■ **Required work**: Lay out the lines below as a Markdown table with the columns "Row" and "Line," numbering each row and leaving out any blank lines.

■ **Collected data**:
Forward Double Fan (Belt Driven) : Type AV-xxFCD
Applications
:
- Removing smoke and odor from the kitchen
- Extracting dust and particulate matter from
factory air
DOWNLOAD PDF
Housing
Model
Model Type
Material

■ **Written answer**:
| Row | Line |
|---|---|
| 1 | Forward Double Fan (Belt Driven) : Type AV-xxFCD |
| 2 | Applications |
| 3 | : |
| 4 | - Removing smoke and odor from the kitchen |
| 5 | - Extracting dust and particulate matter from |
| 6 | factory air |
| 7 | DOWNLOAD PDF |
| 8 | Housing |
| 9 | Model |
| 10 | Model Type |
| 11 | Material |